#### Work to complete
The listing has to be given again in full and exactly.

#### Data for the task
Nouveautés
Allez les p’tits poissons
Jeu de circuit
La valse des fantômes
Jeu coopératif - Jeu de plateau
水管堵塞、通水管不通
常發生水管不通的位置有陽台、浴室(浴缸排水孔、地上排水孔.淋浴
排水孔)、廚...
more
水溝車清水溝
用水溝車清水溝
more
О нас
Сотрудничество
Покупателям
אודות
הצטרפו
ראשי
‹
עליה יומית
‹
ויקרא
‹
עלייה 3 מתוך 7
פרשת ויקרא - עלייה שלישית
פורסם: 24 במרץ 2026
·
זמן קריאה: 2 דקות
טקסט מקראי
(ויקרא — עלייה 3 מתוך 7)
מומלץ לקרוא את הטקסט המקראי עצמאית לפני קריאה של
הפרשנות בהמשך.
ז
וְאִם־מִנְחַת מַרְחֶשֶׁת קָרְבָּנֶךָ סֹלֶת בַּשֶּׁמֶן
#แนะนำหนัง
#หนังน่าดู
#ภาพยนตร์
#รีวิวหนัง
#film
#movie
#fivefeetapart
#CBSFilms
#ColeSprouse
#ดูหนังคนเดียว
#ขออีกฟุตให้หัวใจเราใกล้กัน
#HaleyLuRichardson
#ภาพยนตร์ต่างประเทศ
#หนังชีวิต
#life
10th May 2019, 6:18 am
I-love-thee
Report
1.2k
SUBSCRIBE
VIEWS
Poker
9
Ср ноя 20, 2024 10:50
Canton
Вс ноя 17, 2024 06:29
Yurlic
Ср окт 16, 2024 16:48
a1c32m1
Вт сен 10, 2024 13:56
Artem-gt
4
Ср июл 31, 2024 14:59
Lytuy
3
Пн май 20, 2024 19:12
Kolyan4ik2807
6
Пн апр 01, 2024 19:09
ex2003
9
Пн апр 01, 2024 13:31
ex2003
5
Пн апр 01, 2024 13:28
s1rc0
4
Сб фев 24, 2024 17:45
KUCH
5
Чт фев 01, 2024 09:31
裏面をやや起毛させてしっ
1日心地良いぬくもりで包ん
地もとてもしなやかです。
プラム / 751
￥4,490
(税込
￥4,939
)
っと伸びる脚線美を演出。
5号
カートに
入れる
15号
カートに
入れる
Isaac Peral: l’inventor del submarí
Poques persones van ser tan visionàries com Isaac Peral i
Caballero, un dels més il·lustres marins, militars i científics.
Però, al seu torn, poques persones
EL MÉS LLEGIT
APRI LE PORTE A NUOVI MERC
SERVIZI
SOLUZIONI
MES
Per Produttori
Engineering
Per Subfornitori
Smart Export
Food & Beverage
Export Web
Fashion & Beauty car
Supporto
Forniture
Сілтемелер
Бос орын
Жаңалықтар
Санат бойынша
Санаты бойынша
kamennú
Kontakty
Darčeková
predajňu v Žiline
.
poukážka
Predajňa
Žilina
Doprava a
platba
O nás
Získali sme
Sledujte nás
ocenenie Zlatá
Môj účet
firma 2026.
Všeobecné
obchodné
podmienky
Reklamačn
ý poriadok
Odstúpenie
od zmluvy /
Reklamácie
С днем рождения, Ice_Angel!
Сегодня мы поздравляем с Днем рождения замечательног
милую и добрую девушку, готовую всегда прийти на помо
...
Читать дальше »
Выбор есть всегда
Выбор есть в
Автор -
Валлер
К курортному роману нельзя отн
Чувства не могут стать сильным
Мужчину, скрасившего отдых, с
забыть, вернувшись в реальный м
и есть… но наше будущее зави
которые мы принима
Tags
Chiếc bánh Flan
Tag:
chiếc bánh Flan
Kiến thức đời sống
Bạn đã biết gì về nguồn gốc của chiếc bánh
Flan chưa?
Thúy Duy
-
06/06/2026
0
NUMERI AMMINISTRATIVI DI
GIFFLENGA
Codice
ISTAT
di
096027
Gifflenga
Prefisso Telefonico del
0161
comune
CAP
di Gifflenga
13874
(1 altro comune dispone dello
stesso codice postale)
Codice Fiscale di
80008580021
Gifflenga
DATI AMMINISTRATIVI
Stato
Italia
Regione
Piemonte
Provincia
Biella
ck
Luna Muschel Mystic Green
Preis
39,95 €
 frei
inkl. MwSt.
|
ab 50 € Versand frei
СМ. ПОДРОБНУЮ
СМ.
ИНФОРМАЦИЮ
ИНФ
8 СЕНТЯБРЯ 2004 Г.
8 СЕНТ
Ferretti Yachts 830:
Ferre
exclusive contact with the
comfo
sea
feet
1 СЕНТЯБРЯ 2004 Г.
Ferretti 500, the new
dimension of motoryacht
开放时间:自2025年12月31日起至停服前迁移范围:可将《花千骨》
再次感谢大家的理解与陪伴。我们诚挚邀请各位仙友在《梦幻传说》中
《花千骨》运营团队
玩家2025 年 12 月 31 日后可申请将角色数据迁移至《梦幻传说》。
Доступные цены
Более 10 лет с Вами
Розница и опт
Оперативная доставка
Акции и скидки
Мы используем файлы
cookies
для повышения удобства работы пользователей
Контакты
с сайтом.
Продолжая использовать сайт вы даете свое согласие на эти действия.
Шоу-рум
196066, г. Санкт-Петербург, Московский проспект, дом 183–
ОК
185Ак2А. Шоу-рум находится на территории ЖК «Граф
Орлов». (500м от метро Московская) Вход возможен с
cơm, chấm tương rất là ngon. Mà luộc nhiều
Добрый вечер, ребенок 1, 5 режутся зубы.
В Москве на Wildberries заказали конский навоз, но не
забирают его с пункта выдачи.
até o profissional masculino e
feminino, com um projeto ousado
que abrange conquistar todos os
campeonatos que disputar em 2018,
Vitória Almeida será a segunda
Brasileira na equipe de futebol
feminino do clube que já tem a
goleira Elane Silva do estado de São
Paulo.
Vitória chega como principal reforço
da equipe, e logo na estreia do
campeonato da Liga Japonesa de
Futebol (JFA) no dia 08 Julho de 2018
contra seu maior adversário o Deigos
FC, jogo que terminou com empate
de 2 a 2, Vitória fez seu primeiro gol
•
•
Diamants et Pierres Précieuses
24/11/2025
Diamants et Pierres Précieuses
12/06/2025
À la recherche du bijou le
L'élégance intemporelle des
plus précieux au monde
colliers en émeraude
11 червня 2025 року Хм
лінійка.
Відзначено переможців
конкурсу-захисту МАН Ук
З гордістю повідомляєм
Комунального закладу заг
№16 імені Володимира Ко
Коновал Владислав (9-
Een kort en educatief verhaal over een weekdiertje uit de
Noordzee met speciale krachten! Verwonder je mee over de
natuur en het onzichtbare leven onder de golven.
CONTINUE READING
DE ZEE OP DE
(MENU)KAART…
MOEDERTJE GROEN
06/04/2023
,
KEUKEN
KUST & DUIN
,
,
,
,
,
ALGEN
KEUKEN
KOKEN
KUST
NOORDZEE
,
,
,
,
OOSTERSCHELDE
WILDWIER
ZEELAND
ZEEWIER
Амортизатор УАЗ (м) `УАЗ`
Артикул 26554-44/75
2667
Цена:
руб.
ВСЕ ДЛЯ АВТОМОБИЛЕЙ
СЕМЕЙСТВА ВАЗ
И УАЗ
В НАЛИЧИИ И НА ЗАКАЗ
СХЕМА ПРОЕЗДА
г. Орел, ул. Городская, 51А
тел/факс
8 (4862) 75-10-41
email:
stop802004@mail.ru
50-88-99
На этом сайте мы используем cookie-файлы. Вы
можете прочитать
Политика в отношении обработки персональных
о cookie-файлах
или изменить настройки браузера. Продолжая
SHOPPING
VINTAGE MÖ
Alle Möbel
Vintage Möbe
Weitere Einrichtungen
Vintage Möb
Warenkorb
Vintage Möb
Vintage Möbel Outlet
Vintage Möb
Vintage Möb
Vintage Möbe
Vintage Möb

#### Response area
Nouveautés
Allez les p’tits poissons
Jeu de circuit
La valse des fantômes
Jeu coopératif - Jeu de plateau
水管堵塞、通水管不通
常發生水管不通的位置有陽台、浴室(浴缸排水孔、地上排水孔.淋浴
排水孔)、廚...
more
水溝車清水溝
用水溝車清水溝
more
О нас
Сотрудничество
Покупателям
אודות
הצטרפו
ראשי
‹
עליה יומית
‹
ויקרא
‹
עלייה 3 מתוך 7
פרשת ויקרא - עלייה שלישית
פורסם: 24 במרץ 2026
·
זמן קריאה: 2 דקות
טקסט מקראי
(ויקרא — עלייה 3 מתוך 7)
מומלץ לקרוא את הטקסט המקראי עצמאית לפני קריאה של
הפרשנות בהמשך.
ז
וְאִם־מִנְחַת מַרְחֶשֶׁת קָרְבָּנֶךָ סֹלֶת בַּשֶּׁמֶן
#แนะนำหนัง
#หนังน่าดู
#ภาพยนตร์
#รีวิวหนัง
#film
#movie
#fivefeetapart
#CBSFilms
#ColeSprouse
#ดูหนังคนเดียว
#ขออีกฟุตให้หัวใจเราใกล้กัน
#HaleyLuRichardson
#ภาพยนตร์ต่างประเทศ
#หนังชีวิต
#life
10th May 2019, 6:18 am
I-love-thee
Report
1.2k
SUBSCRIBE
VIEWS
Poker
9
Ср ноя 20, 2024 10:50
Canton
Вс ноя 17, 2024 06:29
Yurlic
Ср окт 16, 2024 16:48
a1c32m1
Вт сен 10, 2024 13:56
Artem-gt
4
Ср июл 31, 2024 14:59
Lytuy
3
Пн май 20, 2024 19:12
Kolyan4ik2807
6
Пн апр 01, 2024 19:09
ex2003
9
Пн апр 01, 2024 13:31
ex2003
5
Пн апр 01, 2024 13:28
s1rc0
4
Сб фев 24, 2024 17:45
KUCH
5
Чт фев 01, 2024 09:31
裏面をやや起毛させてしっ
1日心地良いぬくもりで包ん
地もとてもしなやかです。
プラム / 751
￥4,490
(税込
￥4,939
)
っと伸びる脚線美を演出。
5号
カートに
入れる
15号
カートに
入れる
Isaac Peral: l’inventor del submarí
Poques persones van ser tan visionàries com Isaac Peral i
Caballero, un dels més il·lustres marins, militars i científics.
Però, al seu torn, poques persones
EL MÉS LLEGIT
APRI LE PORTE A NUOVI MERC
SERVIZI
SOLUZIONI
MES
Per Produttori
Engineering
Per Subfornitori
Smart Export
Food & Beverage
Export Web
Fashion & Beauty car
Supporto
Forniture
Сілтемелер
Бос орын
Жаңалықтар
Санат бойынша
Санаты бойынша
kamennú
Kontakty
Darčeková
predajňu v Žiline
.
poukážka
Predajňa
Žilina
Doprava a
platba
O nás
Získali sme
Sledujte nás
ocenenie Zlatá
Môj účet
firma 2026.
Všeobecné
obchodné
podmienky
Reklamačn
ý poriadok
Odstúpenie
od zmluvy /
Reklamácie
С днем рождения, Ice_Angel!
Сегодня мы поздравляем с Днем рождения замечательног
милую и добрую девушку, готовую всегда прийти на помо
...
Читать дальше »
Выбор есть всегда
Выбор есть в
Автор -
Валлер
К курортному роману нельзя отн
Чувства не могут стать сильным
Мужчину, скрасившего отдых, с
забыть, вернувшись в реальный м
и есть… но наше будущее зави
которые мы принима
Tags
Chiếc bánh Flan
Tag:
chiếc bánh Flan
Kiến thức đời sống
Bạn đã biết gì về nguồn gốc của chiếc bánh
Flan chưa?
Thúy Duy
-
06/06/2026
0
NUMERI AMMINISTRATIVI DI
GIFFLENGA
Codice
ISTAT
di
096027
Gifflenga
Prefisso Telefonico del
0161
comune
CAP
di Gifflenga
13874
(1 altro comune dispone dello
stesso codice postale)
Codice Fiscale di
80008580021
Gifflenga
DATI AMMINISTRATIVI
Stato
Italia
Regione
Piemonte
Provincia
Biella
ck
Luna Muschel Mystic Green
Preis
39,95 €
 frei
inkl. MwSt.
|
ab 50 € Versand frei
СМ. ПОДРОБНУЮ
СМ.
ИНФОРМАЦИЮ
ИНФ
8 СЕНТЯБРЯ 2004 Г.
8 СЕНТ
Ferretti Yachts 830:
Ferre
exclusive contact with the
comfo
sea
feet
1 СЕНТЯБРЯ 2004 Г.
Ferretti 500, the new
dimension of motoryacht
开放时间:自2025年12月31日起至停服前迁移范围:可将《花千骨》
再次感谢大家的理解与陪伴。我们诚挚邀请各位仙友在《梦幻传说》中
《花千骨》运营团队
玩家2025 年 12 月 31 日后可申请将角色数据迁移至《梦幻传说》。
Доступные цены
Более 10 лет с Вами
Розница и опт
Оперативная доставка
Акции и скидки
Мы используем файлы
cookies
для повышения удобства работы пользователей
Контакты
с сайтом.
Продолжая использовать сайт вы даете свое согласие на эти действия.
Шоу-рум
196066, г. Санкт-Петербург, Московский проспект, дом 183–
ОК
185Ак2А. Шоу-рум находится на территории ЖК «Граф
Орлов». (500м от метро Московская) Вход возможен с
cơm, chấm tương rất là ngon. Mà luộc nhiều
Добрый вечер, ребенок 1, 5 режутся зубы.
В Москве на Wildberries заказали конский навоз, но не
забирают его с пункта выдачи.
até o profissional masculino e
feminino, com um projeto ousado
que abrange conquistar todos os
campeonatos que disputar em 2018,
Vitória Almeida será a segunda
Brasileira na equipe de futebol
feminino do clube que já tem a
goleira Elane Silva do estado de São
Paulo.
Vitória chega como principal reforço
da equipe, e logo na estreia do
campeonato da Liga Japonesa de
Futebol (JFA) no dia 08 Julho de 2018
contra seu maior adversário o Deigos
FC, jogo que terminou com empate
de 2 a 2, Vitória fez seu primeiro gol
•
•
Diamants et Pierres Précieuses
24/11/2025
Diamants et Pierres Précieuses
12/06/2025
À la recherche du bijou le
L'élégance intemporelle des
plus précieux au monde
colliers en émeraude
11 червня 2025 року Хм
лінійка.
Відзначено переможців
конкурсу-захисту МАН Ук
З гордістю повідомляєм
Комунального закладу заг
№16 імені Володимира Ко
Коновал Владислав (9-
Een kort en educatief verhaal over een weekdiertje uit de
Noordzee met speciale krachten! Verwonder je mee over de
natuur en het onzichtbare leven onder de golven.
CONTINUE READING
DE ZEE OP DE
(MENU)KAART…
MOEDERTJE GROEN
06/04/2023
,
KEUKEN
KUST & DUIN
,
,
,
,
,
ALGEN
KEUKEN
KOKEN
KUST
NOORDZEE
,
,
,
,
OOSTERSCHELDE
WILDWIER
ZEELAND
ZEEWIER
Амортизатор УАЗ (м) `УАЗ`
Артикул 26554-44/75
2667
Цена:
руб.
ВСЕ ДЛЯ АВТОМОБИЛЕЙ
СЕМЕЙСТВА ВАЗ
И УАЗ
В НАЛИЧИИ И НА ЗАКАЗ
СХЕМА ПРОЕЗДА
г. Орел, ул. Городская, 51А
тел/факс
8 (4862) 75-10-41
email:
stop802004@mail.ru
50-88-99
На этом сайте мы используем cookie-файлы. Вы
можете прочитать
Политика в отношении обработки персональных
о cookie-файлах
или изменить настройки браузера. Продолжая
SHOPPING
VINTAGE MÖ
Alle Möbel
Vintage Möbe
Weitere Einrichtungen
Vintage Möb
Warenkorb
Vintage Möb
Vintage Möbel Outlet
Vintage Möb
Vintage Möb
Vintage Möbe
Vintage Möb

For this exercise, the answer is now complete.